Meu Vizinho Morreu..

18:45


A morte, para muitos, é uma coisa natural, e pensando bem, até que é mesmo, mas nunca sabemos como reagir diante de algo que contraria a nossa vontade. O meu vizinho morreu. Ele morreu, e não que eu o conhecesse, na verdade, não sabia o nome dele e creio que ele só falou comigo umas duas vezes, quando eu era criança e estava fazendo bagunça na sua calçada. Meu vizinho morreu e ele era um senhor como outro qualquer, adorava sentar na calçada no final da tarde e ficar sentindo aquele ventinho nos seus cabelos brancos, mas ele morreu.
Ele morreu, e não que isso tenha interferido algum coisa na minha vida, para falar a verdade, nada mudou, praticamente. Continuo sem saber seu nome.
Meu vizinho morreu e a ultima vez que eu o vi, mesmo de longe, foi no primeiro dia deste ano, quando ele entrava na ambulância, aparentemente bem debilitado. Meu vizinho morreu e minha vida não mudou em absolutamente nada, nem mesmo quando quatro dias depois da ultima vez que eu o vi, as 6h30 da manhã, ele estava sendo velado em sua casa. Lembro-me que parei o carro em frente a sua casa, pude ver meus outros vizinhos, seus familiares, netos e filhos. Um deles estava em pé, praticamente do meu lado, e chorava. Chorava como uma criança de 5 anos querendo um brinquedo novo quando não precisava, chorava muito e eu pude sentir a sua dor, naqueles 3 segundos em que eu parei em frente a sua casa enquanto esperava a oportunidade de continuar meu caminho, e enquanto ele estava ali, sofrendo a partida do seu pai. Meu dia não mudou, mas meu vizinho morreu.

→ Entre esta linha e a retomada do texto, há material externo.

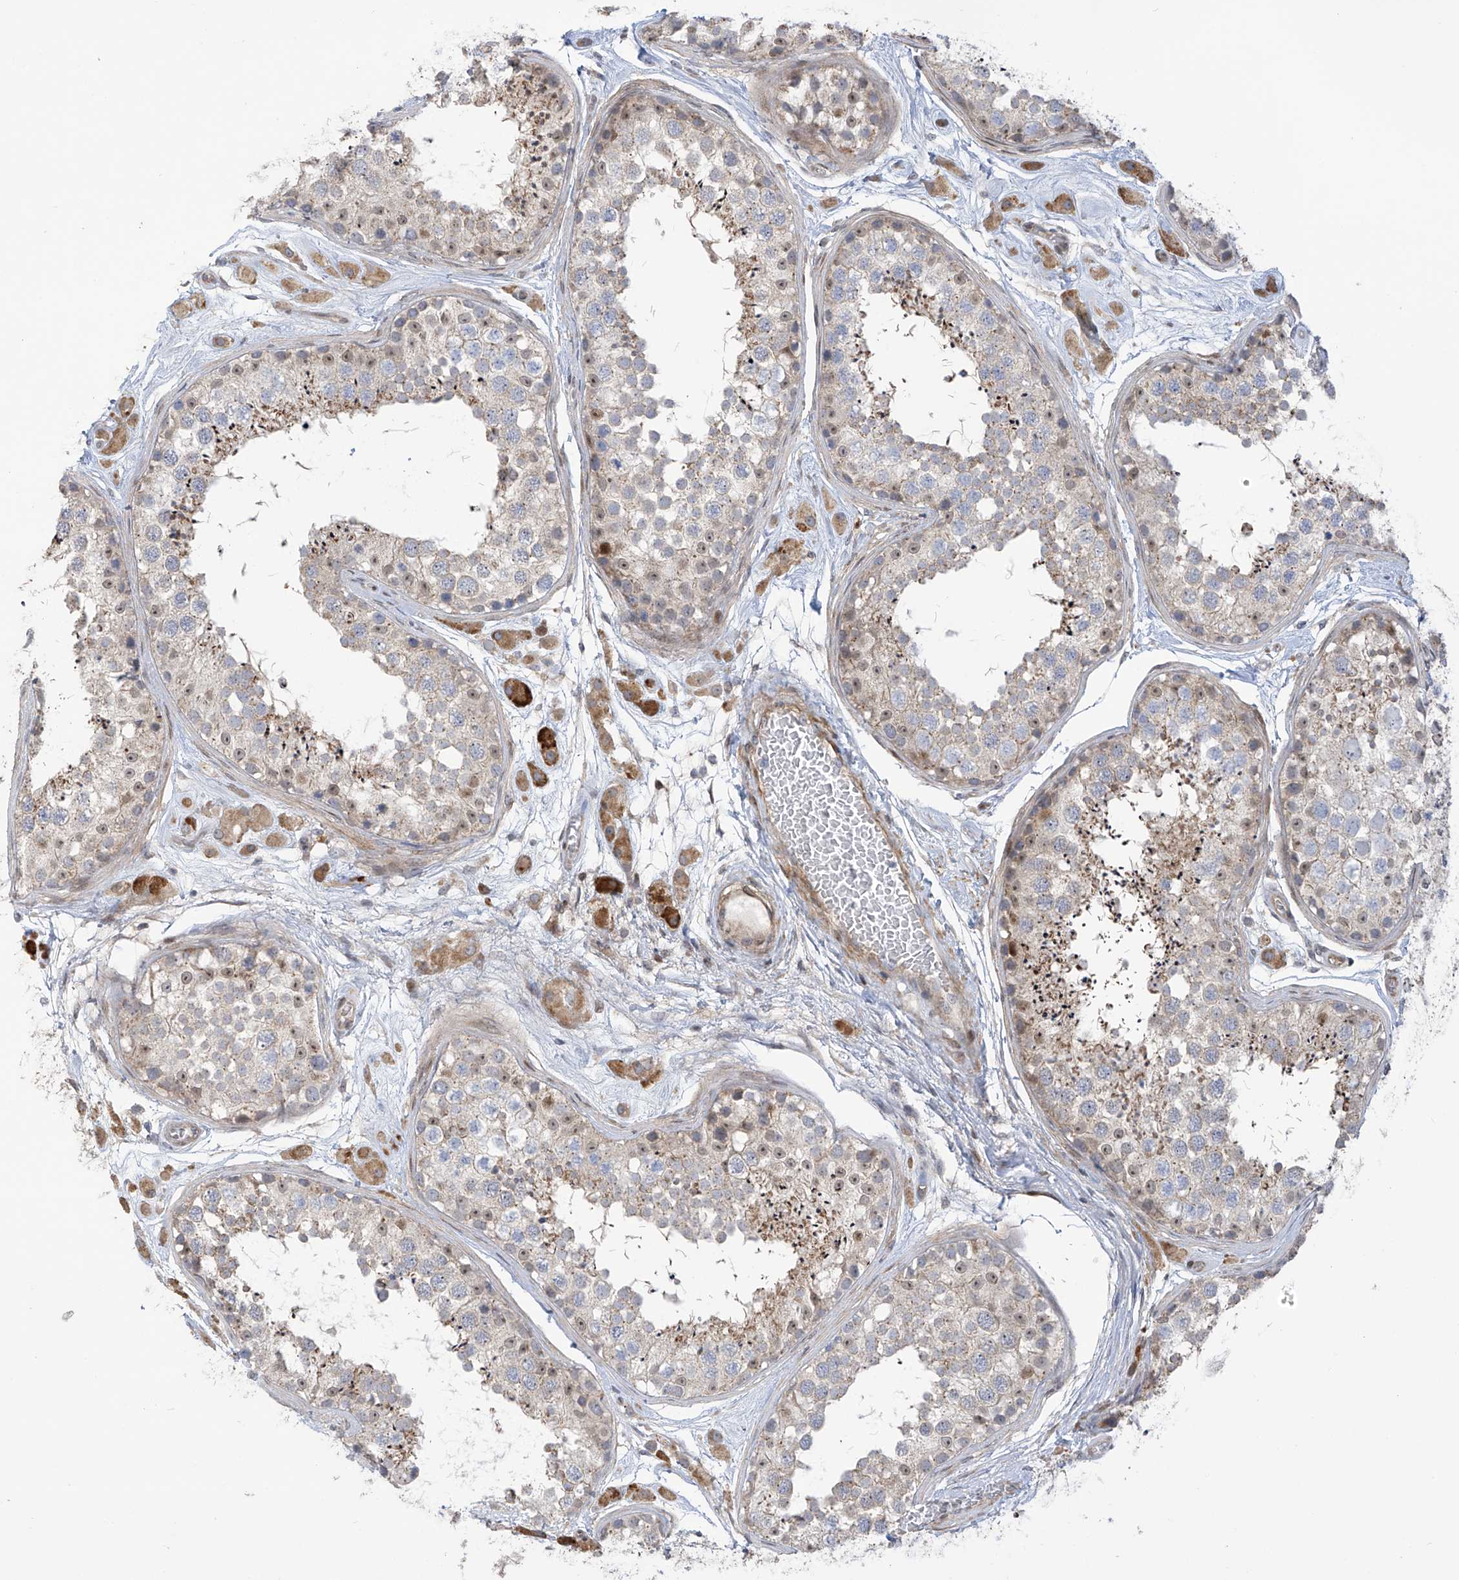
{"staining": {"intensity": "moderate", "quantity": "<25%", "location": "nuclear"}, "tissue": "testis", "cell_type": "Cells in seminiferous ducts", "image_type": "normal", "snomed": [{"axis": "morphology", "description": "Normal tissue, NOS"}, {"axis": "topography", "description": "Testis"}], "caption": "A low amount of moderate nuclear positivity is appreciated in approximately <25% of cells in seminiferous ducts in normal testis. (DAB IHC with brightfield microscopy, high magnification).", "gene": "ZNF641", "patient": {"sex": "male", "age": 25}}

Fiquei o dia todo pensando no quão frias podem ser as pessoas. Uma vida se fora, muitas outras continuavam, algumas não mudaram, como a minha, outras mudaram para sempre, como as deles, que ali estavam, naquele dia, as 6h30 da manhã. Tão cedo, tão triste.
Aquela frase de que a vida continua é bem cruel. Não que a gente tenha a obrigação de sofrer a dor das outras pessoas, mas naquele momento eu senti, e também me senti culpada por não sentir muito mais que isso e também por não poder fazer nada. Eu simplesmente não conhecia aquelas pessoas, aquelas pessoas não me conheciam, provavelmente também não sabiam o meu nome e assim tudo continuou.
Meu vizinho morreu. Nada mudou. Não que a vida dele seja tão banal ao ponto de não interferir em nada na minha, eu quero dizer é que a cada dia novas pessoas morrem e continuarão morrendo e isso só vai mudar a sua vida quando você estiver no lugar em que estava o filho do meu vizinho. Em pé, na calçada, chorando como uma criança a perda do seu pai.
A morte do meu vizinho me fez sentir como se eu fosse sozinha no mundo, como se ninguém importasse além de mim, como se um escudo me protegesse daquilo que eu não tenho a obrigação de sentir naquele momento, mas o escudo do filho do meu vizinho caiu, e ele foi atingindo tão fortemente que eu pude ver, em 3 segundos, o quanto doeu, e que naquele momento ele parecia tão vulnerável, e estava mesmo. Ele, provavelmente, perdeu tudo naquele dia. E o meu dia foi o mesmo. nada mudou. Para alguns, mais egoístas e egocêntricos, nada mudou mesmo, foi só o meu vizinho que morreu.